Sono abbastanza vecchio da aver visto dal vivo gli U2 nel loro prime time, ai tempi del tour di The Joshua Tree, 1987, e poi ancora di Zooropa, 1993, a lungo uno dei concerti più incredibilmente coinvolgenti che abbia mai visto, e di essere stato un loro fan fin dagli esordi. Gli U2 hanno attraversato diverse fasi: quella band emergente di folk irlandese dei primi due album, Boy e October, quella del rock epico-motivazionale che li ha fatti diventare gli U2, War, Under a blood red sky e Unforgettable fire; quella della più grande rock band del mondo alla ricerca di nuove radici di The Joshua Tree e Rattle and hum; quella della rinascita e del completamento della traiettoria artistica di Achtung Baby e Zooropa; e quella successiva che tra alti e bassi continua a sfornare belle canzoni, marchi di fabbrica, ma che non può reggere il confronto con le epoche precedenti.
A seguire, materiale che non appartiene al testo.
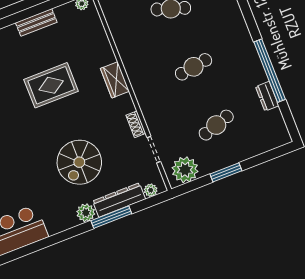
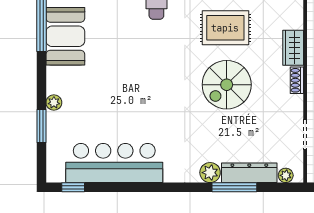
shoe rack: (136, 124) -> (297, 80), moved
spiral stairs: (79, 162) -> (227, 85), moved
Ci provano, gli U2, a non fare i fenomeni da baraccone e la caricatura di sé stessi. E quando senti, come venerdì a Milano, I Will Follow, New Year’s Day, Who’s gonna ride your wild horses, ma anche i più recenti The Blackout, Get out of your own way il fuoco torna a essere indimenticabile. Ma il rock, parlandone da vivo, è un’altra cosa.
Gli U2 suoneranno ancora al Forum di Assago, lunedì 15 e martedì 16 ottobre.